● TASK TO CARRY OUT:
Please output the whole listing below exactly as it is.

● INPUT MATERIAL:
=== Begin Enclosure ===

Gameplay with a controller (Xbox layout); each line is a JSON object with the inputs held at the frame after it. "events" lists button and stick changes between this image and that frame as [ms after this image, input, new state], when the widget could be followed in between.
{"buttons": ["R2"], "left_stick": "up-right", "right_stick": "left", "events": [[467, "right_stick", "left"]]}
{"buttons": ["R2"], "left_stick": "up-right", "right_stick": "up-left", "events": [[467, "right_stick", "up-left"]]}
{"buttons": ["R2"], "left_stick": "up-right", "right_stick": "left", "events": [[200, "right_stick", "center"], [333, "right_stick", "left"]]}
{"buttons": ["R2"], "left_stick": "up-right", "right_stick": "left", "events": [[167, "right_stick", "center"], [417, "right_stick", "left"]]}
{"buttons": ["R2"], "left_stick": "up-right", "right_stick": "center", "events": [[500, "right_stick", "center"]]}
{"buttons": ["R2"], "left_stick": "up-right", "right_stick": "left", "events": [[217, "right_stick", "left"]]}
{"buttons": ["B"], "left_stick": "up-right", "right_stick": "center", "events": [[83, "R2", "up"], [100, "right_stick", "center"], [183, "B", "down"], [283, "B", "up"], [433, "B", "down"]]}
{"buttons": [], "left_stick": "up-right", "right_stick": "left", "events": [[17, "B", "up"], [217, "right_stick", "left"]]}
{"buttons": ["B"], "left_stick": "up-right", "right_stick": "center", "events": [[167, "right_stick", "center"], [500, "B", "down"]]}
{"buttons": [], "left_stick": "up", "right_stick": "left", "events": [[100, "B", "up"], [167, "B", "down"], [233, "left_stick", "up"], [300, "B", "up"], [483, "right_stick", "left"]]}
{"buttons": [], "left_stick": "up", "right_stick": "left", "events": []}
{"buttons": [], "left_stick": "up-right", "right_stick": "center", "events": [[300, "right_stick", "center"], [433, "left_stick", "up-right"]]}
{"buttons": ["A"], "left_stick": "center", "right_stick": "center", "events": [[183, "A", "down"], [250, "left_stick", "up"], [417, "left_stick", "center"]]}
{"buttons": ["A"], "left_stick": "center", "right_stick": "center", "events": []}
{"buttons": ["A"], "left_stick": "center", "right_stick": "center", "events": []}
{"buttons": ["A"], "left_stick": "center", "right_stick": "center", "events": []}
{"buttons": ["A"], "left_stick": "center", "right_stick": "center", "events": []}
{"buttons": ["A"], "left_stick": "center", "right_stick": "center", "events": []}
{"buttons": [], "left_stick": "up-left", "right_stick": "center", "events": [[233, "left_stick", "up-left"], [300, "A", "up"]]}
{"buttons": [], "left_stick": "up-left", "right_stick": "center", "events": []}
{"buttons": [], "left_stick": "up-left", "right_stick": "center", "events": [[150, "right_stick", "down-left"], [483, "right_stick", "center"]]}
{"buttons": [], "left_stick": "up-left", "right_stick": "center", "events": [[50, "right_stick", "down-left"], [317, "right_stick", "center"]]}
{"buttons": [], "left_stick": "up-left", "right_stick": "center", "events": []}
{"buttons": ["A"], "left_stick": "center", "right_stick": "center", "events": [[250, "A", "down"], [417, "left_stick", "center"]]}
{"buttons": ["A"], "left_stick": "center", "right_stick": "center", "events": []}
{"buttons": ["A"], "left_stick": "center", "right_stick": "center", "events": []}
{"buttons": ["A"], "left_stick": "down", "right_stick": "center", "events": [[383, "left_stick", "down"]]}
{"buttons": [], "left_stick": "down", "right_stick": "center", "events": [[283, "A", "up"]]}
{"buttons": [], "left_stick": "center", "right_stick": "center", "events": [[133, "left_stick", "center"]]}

=== End Enclosure ===

● REPLY TO THE EXERCISE:
Gameplay with a controller (Xbox layout); each line is a JSON object with the inputs held at the frame after it. "events" lists button and stick changes between this image and that frame as [ms after this image, input, new state], when the widget could be followed in between.
{"buttons": ["R2"], "left_stick": "up-right", "right_stick": "left", "events": [[467, "right_stick", "left"]]}
{"buttons": ["R2"], "left_stick": "up-right", "right_stick": "up-left", "events": [[467, "right_stick", "up-left"]]}
{"buttons": ["R2"], "left_stick": "up-right", "right_stick": "left", "events": [[200, "right_stick", "center"], [333, "right_stick", "left"]]}
{"buttons": ["R2"], "left_stick": "up-right", "right_stick": "left", "events": [[167, "right_stick", "center"], [417, "right_stick", "left"]]}
{"buttons": ["R2"], "left_stick": "up-right", "right_stick": "center", "events": [[500, "right_stick", "center"]]}
{"buttons": ["R2"], "left_stick": "up-right", "right_stick": "left", "events": [[217, "right_stick", "left"]]}
{"buttons": ["B"], "left_stick": "up-right", "right_stick": "center", "events": [[83, "R2", "up"], [100, "right_stick", "center"], [183, "B", "down"], [283, "B", "up"], [433, "B", "down"]]}
{"buttons": [], "left_stick": "up-right", "right_stick": "left", "events": [[17, "B", "up"], [217, "right_stick", "left"]]}
{"buttons": ["B"], "left_stick": "up-right", "right_stick": "center", "events": [[167, "right_stick", "center"], [500, "B", "down"]]}
{"buttons": [], "left_stick": "up", "right_stick": "left", "events": [[100, "B", "up"], [167, "B", "down"], [233, "left_stick", "up"], [300, "B", "up"], [483, "right_stick", "left"]]}
{"buttons": [], "left_stick": "up", "right_stick": "left", "events": []}
{"buttons": [], "left_stick": "up-right", "right_stick": "center", "events": [[300, "right_stick", "center"], [433, "left_stick", "up-right"]]}
{"buttons": ["A"], "left_stick": "center", "right_stick": "center", "events": [[183, "A", "down"], [250, "left_stick", "up"], [417, "left_stick", "center"]]}
{"buttons": ["A"], "left_stick": "center", "right_stick": "center", "events": []}
{"buttons": ["A"], "left_stick": "center", "right_stick": "center", "events": []}
{"buttons": ["A"], "left_stick": "center", "right_stick": "center", "events": []}
{"buttons": ["A"], "left_stick": "center", "right_stick": "center", "events": []}
{"buttons": ["A"], "left_stick": "center", "right_stick": "center", "events": []}
{"buttons": [], "left_stick": "up-left", "right_stick": "center", "events": [[233, "left_stick", "up-left"], [300, "A", "up"]]}
{"buttons": [], "left_stick": "up-left", "right_stick": "center", "events": []}
{"buttons": [], "left_stick": "up-left", "right_stick": "center", "events": [[150, "right_stick", "down-left"], [483, "right_stick", "center"]]}
{"buttons": [], "left_stick": "up-left", "right_stick": "center", "events": [[50, "right_stick", "down-left"], [317, "right_stick", "center"]]}
{"buttons": [], "left_stick": "up-left", "right_stick": "center", "events": []}
{"buttons": ["A"], "left_stick": "center", "right_stick": "center", "events": [[250, "A", "down"], [417, "left_stick", "center"]]}
{"buttons": ["A"], "left_stick": "center", "right_stick": "center", "events": []}
{"buttons": ["A"], "left_stick": "center", "right_stick": "center", "events": []}
{"buttons": ["A"], "left_stick": "down", "right_stick": "center", "events": [[383, "left_stick", "down"]]}
{"buttons": [], "left_stick": "down", "right_stick": "center", "events": [[283, "A", "up"]]}
{"buttons": [], "left_stick": "center", "right_stick": "center", "events": [[133, "left_stick", "center"]]}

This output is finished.